Pendant une bonne partie du film, la plongeuse se retrouve bloqué par sa maladie. C’est représenté par les fréquents surcadrages où la femme se trouve entre deux murs. C’est d’autant plus explicite qu’elle travaille dans un aquarium en tant que sirène. Elle prend le costume d’une créature pouvant vivre sous l’eau, chose qu’elle aimerait faire, sauf qu’elle est enfermée.

Briser le mur

Pour reprendre la plongée, elle se doit de perforer ces « murs », quitte à se casser la « défense », tel son animal totem. Cette assimilation est possiblement trop évidente, à l’image du raccord de mouvement entre l’animal sortant de l’eau et de Marina se levant du lit, toutefois elle est intéressante car elle se rapporte à d’autres personnages.

Luisa fera aussi face à ces surcadrages, et elle aussi devra perforer ces murs quitte à empirer sa situation. Le final de l’œuvre dévoile ainsi un autre aspect essentiel du film, lié intimement à la discipline sportive montrée : la synchronisation.

Trouver son équilibre

Dans le plongeon synchronisée, pour que ce soit réussi il est important que les deux plongeurs soient en osmose. Tinnitus pousse le concept à son extrême en le transposant à la vie. Pour qu’elle soit agréable, il faut garder un équilibre physique et mentale.
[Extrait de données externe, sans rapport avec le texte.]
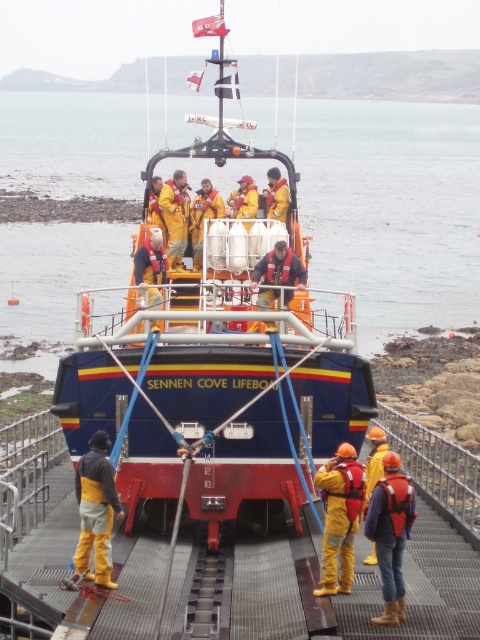
You are a lifeguard on duty at Sennen Cove. You notice the blue glossy water at center and the blue painted fiberglass Sennen Cove Lifeboat at center. Which object is positioned higher in the scene?

The blue glossy water at center is above the blue painted fiberglass Sennen Cove Lifeboat at center, so the blue glossy water at center is positioned higher in the scene.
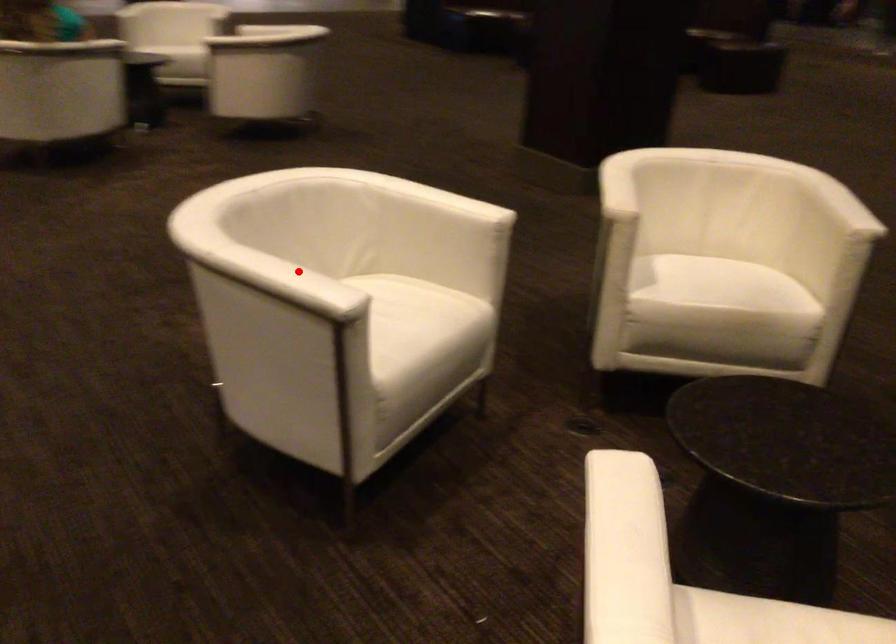
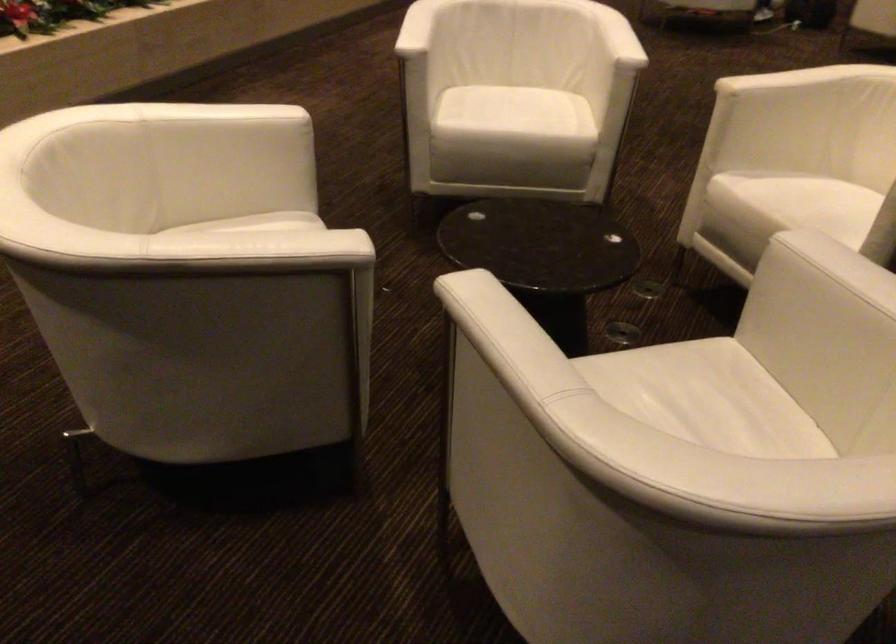
Question: I am providing you with two images of the same scene from different viewpoints. A red point is marked on the first image. At the location where the point appears in image 1, is it still visible in image 2?

Choices:
 (A) Yes
 (B) No

Answer: (A)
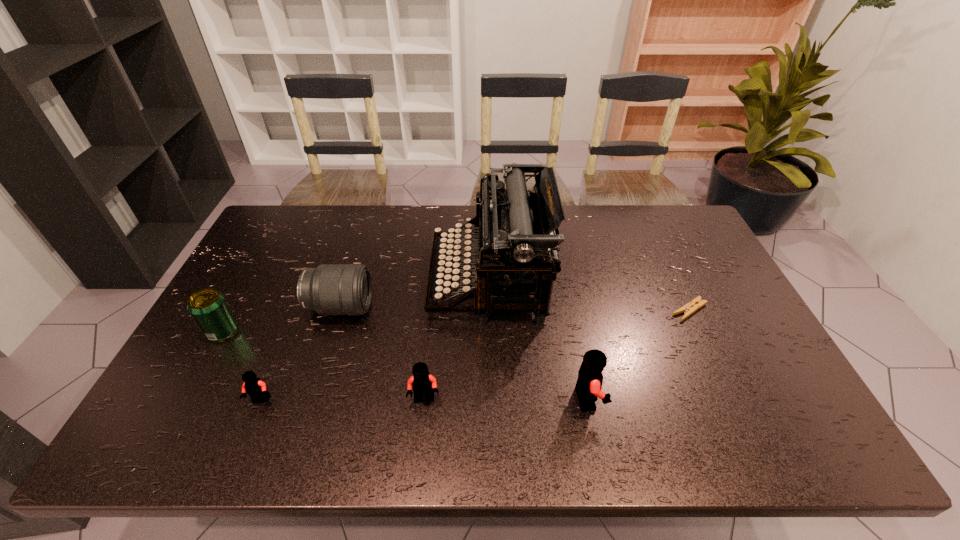
At what (x,y) coordinates should I click in order to perform the action: click on the shortest Lego. Please return your answer as a coordinate pair (x, y). Looking at the image, I should click on (254, 387).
Le duo à la vie entre Marina et Santos n’est pas en osmose et ne peut donc pas mener à la conception à un enfant comme le souligne pertinemment la séquence d’interrogatoire où le champ contrechamp crée une distance entre le femme et les médecins. Idem pour l’idée même de porter en soi un bébé, car pour accueillir la vie il faut être équilibré.

L’image des deux barres parallèles revient fréquemment dans le métrage, que ce soit par l’autoroute ou par les escaliers menant au plongeoir. Ce sont les piliers auxquels doit se tenir Marina pour vaincre ses adversaires médicales et sociétales, et surtout pour reprendre sa passion.

Tenus par un monstre dans l’oreille nous entravant de notre liberté, Tinnitus forme notre bouée de sauvetage, celle nous permettant de nous en échapper. Gregorio Graziosi propose ainsi une œuvre aussi âpre que pleine d’espoir, faisant naître en chacun de nous la volonté de nous libérer et de nous dépasser.